__Tarea__: Resume en dos oraciones el texto sobre la caída de árboles en la alcaldía Miguel Hidalgo.

__Fragmento__:
--
En pleno temporal de lluvias, la alcaldía Miguel Hidalgo quedó en evidencia. Óscar Munguía, concejal y presidente de la Comisión de Protección Civil, acusa que el gobierno de Mauricio Tabe carece de un protocolo para prevenir la caída de árboles, pese a las denuncias constantes de los vecinos.
Durante las últimas semanas, varias trombas azotaron la demarcación. El saldo: troncos sobre autos, banquetas bloqueadas y un evidente riesgo para peatones. “Hay reportes ingresados al CESAC que jamás fueron atendidos y hoy se traducen en daños materiales”, reprocha Munguía.
La situación se agrava en Polanco. La asociación La Voz de Polanco alertó que uno de cada tres árboles de la colonia está enfermo. Con raíces debilitadas y copas pesadas, basta una ráfaga para que cedan. Cada tormenta se vuelve ruleta rusa.
Munguía ya pidió una reunión “urgente” con Tabe. Asegura que el programa Tormenta, diseñado para responder a emergencias climáticas, “no tiene la capacidad operativa” para enfrentar la temporada. La petición es clara: un plan integral que incluya poda preventiva, reemplazo de ejemplares dañados y brigadas 24/7 para retirar troncos peligrosos.
Mientras la alcaldía mantiene silencio, los vecinos llenan redes con fotos de árboles inclinados sobre cables y frentes de casas. El miedo no es exagerado: en años recientes, la CDMX ha registrado accidentes fatales por caídas de ramas gigantes.
La lluvia no espera. Y Miguel Hidalgo, sin un esquema de protección civil robusto, corre el riesgo de que la próxima tormenta convierta la omisión en tragedia.
--
__Datos proporcionados__:
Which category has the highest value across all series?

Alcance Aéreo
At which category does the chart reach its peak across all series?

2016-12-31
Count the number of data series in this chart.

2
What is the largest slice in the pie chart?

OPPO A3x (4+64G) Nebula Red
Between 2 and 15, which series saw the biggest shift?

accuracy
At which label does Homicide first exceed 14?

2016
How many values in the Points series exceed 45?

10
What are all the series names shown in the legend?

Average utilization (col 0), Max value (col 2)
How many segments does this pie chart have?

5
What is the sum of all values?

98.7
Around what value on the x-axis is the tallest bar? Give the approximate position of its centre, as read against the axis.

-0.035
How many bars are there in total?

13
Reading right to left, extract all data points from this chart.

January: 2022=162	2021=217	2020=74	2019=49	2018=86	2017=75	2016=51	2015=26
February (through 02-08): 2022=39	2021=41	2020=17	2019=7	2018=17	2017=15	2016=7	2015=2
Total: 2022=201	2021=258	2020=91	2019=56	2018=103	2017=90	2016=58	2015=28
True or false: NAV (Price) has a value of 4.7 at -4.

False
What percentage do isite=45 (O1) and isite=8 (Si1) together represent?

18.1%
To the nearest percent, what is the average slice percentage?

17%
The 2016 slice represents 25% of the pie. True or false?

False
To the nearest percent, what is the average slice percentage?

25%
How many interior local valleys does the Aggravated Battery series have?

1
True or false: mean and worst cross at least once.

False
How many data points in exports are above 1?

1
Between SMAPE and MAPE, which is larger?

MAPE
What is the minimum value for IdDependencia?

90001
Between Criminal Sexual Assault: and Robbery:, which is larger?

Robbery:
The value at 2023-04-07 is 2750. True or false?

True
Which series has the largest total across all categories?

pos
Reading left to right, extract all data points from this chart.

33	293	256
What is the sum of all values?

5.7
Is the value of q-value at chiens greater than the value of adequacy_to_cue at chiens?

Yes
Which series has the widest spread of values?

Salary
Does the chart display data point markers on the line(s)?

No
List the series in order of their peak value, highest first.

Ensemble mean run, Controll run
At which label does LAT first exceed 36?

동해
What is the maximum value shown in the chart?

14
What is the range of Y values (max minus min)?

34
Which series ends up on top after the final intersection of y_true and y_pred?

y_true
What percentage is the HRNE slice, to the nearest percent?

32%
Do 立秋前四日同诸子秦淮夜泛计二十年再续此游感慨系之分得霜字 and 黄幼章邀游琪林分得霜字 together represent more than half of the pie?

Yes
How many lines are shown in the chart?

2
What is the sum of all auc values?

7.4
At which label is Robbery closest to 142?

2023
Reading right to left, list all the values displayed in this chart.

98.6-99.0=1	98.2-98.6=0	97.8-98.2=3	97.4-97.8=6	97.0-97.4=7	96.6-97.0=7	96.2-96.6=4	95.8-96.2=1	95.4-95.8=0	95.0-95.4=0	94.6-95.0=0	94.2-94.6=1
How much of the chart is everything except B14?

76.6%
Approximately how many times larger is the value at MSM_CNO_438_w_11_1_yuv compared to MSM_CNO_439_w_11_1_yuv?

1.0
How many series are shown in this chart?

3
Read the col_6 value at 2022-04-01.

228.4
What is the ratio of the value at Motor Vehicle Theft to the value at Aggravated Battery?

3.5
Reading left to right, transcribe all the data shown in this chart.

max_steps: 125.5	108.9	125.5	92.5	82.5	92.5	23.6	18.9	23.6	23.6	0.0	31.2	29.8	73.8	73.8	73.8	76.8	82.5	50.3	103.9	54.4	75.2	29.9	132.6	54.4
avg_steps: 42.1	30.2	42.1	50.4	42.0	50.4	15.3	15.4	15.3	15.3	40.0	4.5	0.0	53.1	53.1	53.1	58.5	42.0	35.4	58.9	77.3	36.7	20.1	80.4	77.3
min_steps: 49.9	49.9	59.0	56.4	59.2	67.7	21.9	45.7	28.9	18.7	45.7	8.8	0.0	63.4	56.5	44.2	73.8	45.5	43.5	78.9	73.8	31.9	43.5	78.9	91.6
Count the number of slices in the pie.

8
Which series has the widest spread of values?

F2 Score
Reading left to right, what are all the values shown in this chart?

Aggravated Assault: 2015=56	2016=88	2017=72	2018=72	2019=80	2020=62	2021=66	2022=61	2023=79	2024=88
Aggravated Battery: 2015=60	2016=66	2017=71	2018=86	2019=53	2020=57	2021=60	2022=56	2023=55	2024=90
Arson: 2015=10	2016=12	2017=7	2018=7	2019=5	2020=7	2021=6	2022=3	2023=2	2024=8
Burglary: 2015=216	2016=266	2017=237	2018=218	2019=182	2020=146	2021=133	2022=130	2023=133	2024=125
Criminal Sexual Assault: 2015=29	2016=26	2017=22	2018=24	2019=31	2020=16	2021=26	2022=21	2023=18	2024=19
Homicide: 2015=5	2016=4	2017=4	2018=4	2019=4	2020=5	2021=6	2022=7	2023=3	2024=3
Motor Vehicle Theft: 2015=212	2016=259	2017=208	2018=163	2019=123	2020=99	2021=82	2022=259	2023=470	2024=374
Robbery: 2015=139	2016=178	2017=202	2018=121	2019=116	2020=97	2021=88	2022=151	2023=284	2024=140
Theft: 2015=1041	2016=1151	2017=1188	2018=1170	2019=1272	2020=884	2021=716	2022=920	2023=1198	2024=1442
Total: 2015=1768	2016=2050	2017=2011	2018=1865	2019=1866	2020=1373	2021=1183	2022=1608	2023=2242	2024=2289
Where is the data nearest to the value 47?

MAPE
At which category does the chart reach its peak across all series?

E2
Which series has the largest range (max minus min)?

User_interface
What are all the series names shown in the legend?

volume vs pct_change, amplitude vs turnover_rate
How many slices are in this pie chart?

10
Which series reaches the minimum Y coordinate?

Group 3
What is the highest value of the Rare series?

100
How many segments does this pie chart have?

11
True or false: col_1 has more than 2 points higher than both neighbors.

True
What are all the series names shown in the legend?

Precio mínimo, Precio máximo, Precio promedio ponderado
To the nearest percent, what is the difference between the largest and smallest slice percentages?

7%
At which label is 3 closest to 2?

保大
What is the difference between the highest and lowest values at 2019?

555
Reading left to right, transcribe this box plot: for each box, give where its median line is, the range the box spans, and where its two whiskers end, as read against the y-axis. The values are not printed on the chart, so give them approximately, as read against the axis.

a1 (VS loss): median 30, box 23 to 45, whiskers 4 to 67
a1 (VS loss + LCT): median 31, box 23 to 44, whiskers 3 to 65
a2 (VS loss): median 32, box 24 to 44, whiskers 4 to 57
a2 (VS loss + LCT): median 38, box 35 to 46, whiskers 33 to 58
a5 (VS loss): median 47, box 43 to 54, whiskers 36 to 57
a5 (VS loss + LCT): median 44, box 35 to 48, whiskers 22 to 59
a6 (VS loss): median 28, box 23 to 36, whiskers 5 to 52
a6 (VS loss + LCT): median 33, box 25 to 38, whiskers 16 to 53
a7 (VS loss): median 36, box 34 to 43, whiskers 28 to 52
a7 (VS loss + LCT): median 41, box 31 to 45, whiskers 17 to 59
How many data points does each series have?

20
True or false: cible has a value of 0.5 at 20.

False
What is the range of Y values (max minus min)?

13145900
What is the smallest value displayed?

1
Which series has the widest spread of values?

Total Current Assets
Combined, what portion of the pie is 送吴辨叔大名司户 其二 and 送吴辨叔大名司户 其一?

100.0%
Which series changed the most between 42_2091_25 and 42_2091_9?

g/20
--
__Respuesta escrita__: Óscar Munguía, concejal y presidente de la Comisión de Protección Civil, acusa que el gobierno de Mauricio Tabe en la alcaldía Miguel Hidalgo carece de un protocolo para prevenir la caída de árboles, pese a las denuncias constantes de los vecinos y a los daños que dejaron varias trombas en las últimas semanas. Munguía pidió una reunión urgente con Tabe y un plan integral con poda preventiva, reemplazo de ejemplares dañados y brigadas 24/7, mientras la asociación La Voz de Polanco alertó que uno de cada tres árboles de esa colonia está enfermo.